Still, the menu has a very '90s slant: pasta with wild mushrooms, steak with portobello, the ubiquitous calamari, aru-gula salad, grilled pork loin or veal chop (the latter two for the bargain-basement prices of $11 and $13.50, respectively). Plus, a craving for "comfort foods" has brought back shepherd's pie, acorn squash (as an appetizer), and, for those of us still stuck in the '70s, a stir-fry with tofu over rice.

On the night we went, a nippy northeaster outside drove us to seek solace in tomato soup ($3) and roasted sweet potato and spinach salad ($6) for starters. They were excellent harbingers of good things to come.

The soup was a simple puree of fresh tomatoes and herbs, and the harshness of such a concentration of tomatoes had been gentled down with a touch of cream. The salad was a wonderful study in tastes and textures -- the soft sweetness of the potatoes against the crisp green of the spinach, topped with a pumpkin-seed dressing.

Aromas wafting from the grill led us both to try grilled seafood. Mine was shrimp over linguine with a tomato-and-pesto cream sauce ($12); my partner's, swordfish with portobello ($12). The bonuses on Bill's plate were threefold: yummy Yukon gold mashed potatoes, the best grilled zucchini and summer squash rounds I've ever had (they'd been cooked long enough to bring out their flavor), and a small garnish of mesclun greens.

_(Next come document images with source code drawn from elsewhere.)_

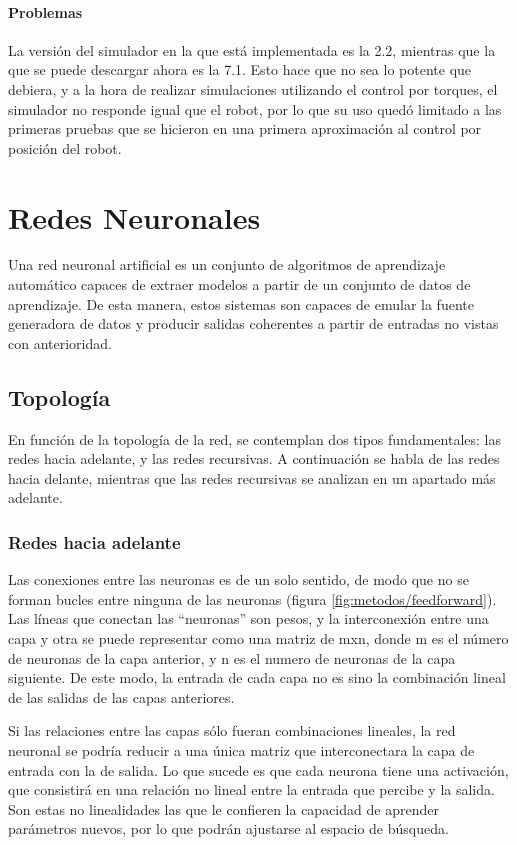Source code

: \paragraph{Problemas}
La versión del simulador en la que está implementada es la 2.2, mientras que la que se puede descargar ahora es la 7.1. Esto hace que no sea lo potente que debiera, y a la hora de realizar simulaciones utilizando el control por torques, el simulador no responde igual que el robot, por lo que su uso quedó limitado a las primeras pruebas que se hicieron en una primera aproximación al control por posición del robot.

\section{Redes Neuronales}
Una red neuronal artificial \cite{abu2012learning} \cite{hinton} \cite{andrewng} es un conjunto de algoritmos de aprendizaje automático capaces de extraer modelos a partir de un conjunto de datos de aprendizaje. De esta manera, estos sistemas son capaces de emular la fuente generadora de datos y producir salidas coherentes a partir de entradas no vistas con anterioridad.
\subsection{Topología}
En función de la topología de la red, se contemplan dos tipos fundamentales: las redes hacia adelante, y las redes recursivas. A continuación se habla de las redes hacia delante, mientras que las redes recursivas se analizan en un apartado más adelante.
\subsubsection{Redes hacia adelante}
Las conexiones entre las neuronas es de un solo sentido, de modo que no se forman bucles entre ninguna de las neuronas (figura \ref{fig:metodos/feedforward}). Las líneas que conectan las ``neuronas'' son pesos, y la interconexión entre una capa y otra se puede representar como una matriz de mxn, donde m es el número de neuronas de la capa anterior, y n es el numero de neuronas de la capa siguiente. De este modo, la entrada de cada capa no es sino la combinación lineal de las salidas de las capas anteriores.

Si las relaciones entre las capas sólo fueran combinaciones lineales, la red neuronal se podría reducir a una única matriz que interconectara la capa de entrada con la de salida. Lo que sucede es que cada neurona tiene una activación, que consistirá en una relación no lineal entre la entrada que percibe y la salida. Son estas no linealidades las que le confieren la capacidad de aprender parámetros nuevos, por lo que podrán ajustarse al espacio de búsqueda.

These accompaniments did not drown out the soloist, however. The swordfish was indeed a steak -- a generous portion of fish, expertly grilled and topped with a grilled portobello. Its natural moisture had been retained in the cooking, leaving no reason to top it with a rich, buttery sauce, as is so often done. Kudos to Smith!

The three jumbo shrimp on my pasta had been similarly respected on the grill -- just enough time had been allowed to cook them without drying them out. The linguine had a few tricolor rotinis on top ("we like to throw in little surprises," said Julian), and the sauce was lively, with garlic and bits of tomato, and docile, with alfredo creaminess.

The limited (and daily changing) menu had only "Anita's almond cheesecake" for dessert ($3), but that was just fine with our decaf and herb tea. It was pleasantly light for cheesecake and still requisitely creamy. There was just a hint of almond in the cake and sliced almonds on top.

Although Julian's opened two years ago, they have built their reputation slowly, with a breakfast and lunch clientele (bagels in a glass case on the counter, bags of chips hanging on one wall, etc.). Today, they are still open for dinner just three nights a week.

But the addition of Smith about a year ago and a planned expansion into a next-door space mark the true arrival of this new kid on the block. With the spread along the street of bakeries and eateries in the last couple of years, Providence may soon give new meaning to "Broadway-bound."